The trajectory of cognitive decline, once established, is not fixed. It bends in response to interventions. But it does not bend equally well at every point along the lifespan. The acceleration window — the period during which prevention work has the highest yield per unit of intervention — is roughly age 40 to 70, with the most leverage in the 50s and 60s. By the time clinical dementia has been diagnosed, the trajectory has narrowed. Interventions that would have prevented or delayed the disease now serve mostly to slow its progression rather than redirect it.
The Lancet Commission’s 40% population-attributable risk figure — the claim that approximately 40% of dementia cases are theoretically preventable through modification of the twelve risk factors — applies most cleanly to this window. The figure is an aggregate that assumes the modifications happen while the trajectory is still bendable. A 75-year-old who quits smoking has gained brain-protective benefit; a 55-year-old who quits has gained substantially more. The same logic applies to every risk factor: earlier modification, larger effect.
The acceleration window is not equally open for everyone. Patients with APOE ε4 alleles, family history of early-onset dementia, persistent psychiatric illness, or accumulated risk factors enter the window earlier and may have a narrower opening — for them, action at 45 may be more important than action at 65. Patients with strong cognitive reserve from education, complex work, multilingualism, and lifelong learning have wider openings and more buffer. The window is individually calibrated, and the calibration is part of the longevity-psychiatry assessment.
The clinical implication is that the comprehensive longevity-psychiatry workup is most appropriately delivered to the 45-65 age range, when the most can still be changed. Earlier work is genuinely preventive — building cognitive reserve, establishing baselines, treating risk factors before they accumulate. Later work shifts toward treatment of established disease. Both matter; the leverage is different, and the work in the acceleration window is the work that produces the population-level effect.
What "bending the trajectory" actually looks like clinically: hearing loss treated at 55 instead of 75 saves a decade of additional cognitive risk exposure during the very years when amyloid is accumulating.

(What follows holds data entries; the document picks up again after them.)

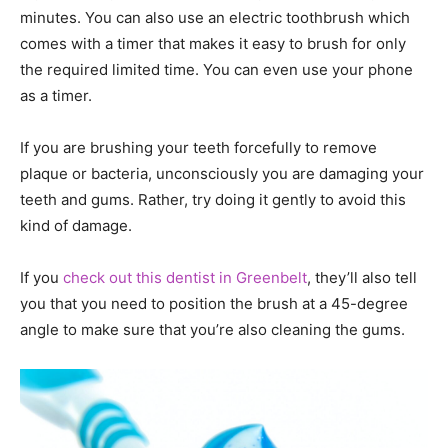
minutes. You can also use an electric toothbrush which
comes with a timer that makes it easy to brush for only
the required limited time. You can even use your phone
as a timer.
If you are brushing your teeth forcefully to remove
plaque or bacteria, unconsciously you are damaging your
teeth and gums. Rather, try doing it gently to avoid this
kind of damage.
If you
check out this dentist in Greenbelt
, they’ll also tell
you that you need to position the brush at a 45-degree
angle to make sure that you’re also cleaning the gums.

Sleep apnea treated at 50 prevents chronic hypoxic insult through the decade when glymphatic clearance most matters. Depression treated successfully and durably at 45 prevents the accelerated brain aging — telomere shortening, hippocampal volume loss, sustained inflammation — that untreated depression produces. Hypertension and apoB controlled in the 50s reduces small vessel disease that would otherwise contribute to vascular cognitive impairment in the 70s. Each is a real intervention with real evidence. None dramatic on its own. Cumulatively, when applied across the window, they produce the bend.
The work is not glamorous. It is the disciplined application of evidence-based interventions over the window when they still work, in patients who are largely asymptomatic and who therefore feel no urgency. This is the structural problem: the patients in the acceleration window do not feel that they are in any window at all. They feel fine. The clinical task is to deliver care that they do not yet feel they need, for an endpoint they cannot yet see, on a timeline measured in decades.
The window closes. The 80-year-old with established mild dementia is no longer in the acceleration window. The work shifts from prevention to symptom management, family support, and dignified care. The work that mattered most for this patient happened (or did not happen) twenty years earlier — when it was unglamorous, when the patient was asymptomatic, and when the medical system around them was watching different things.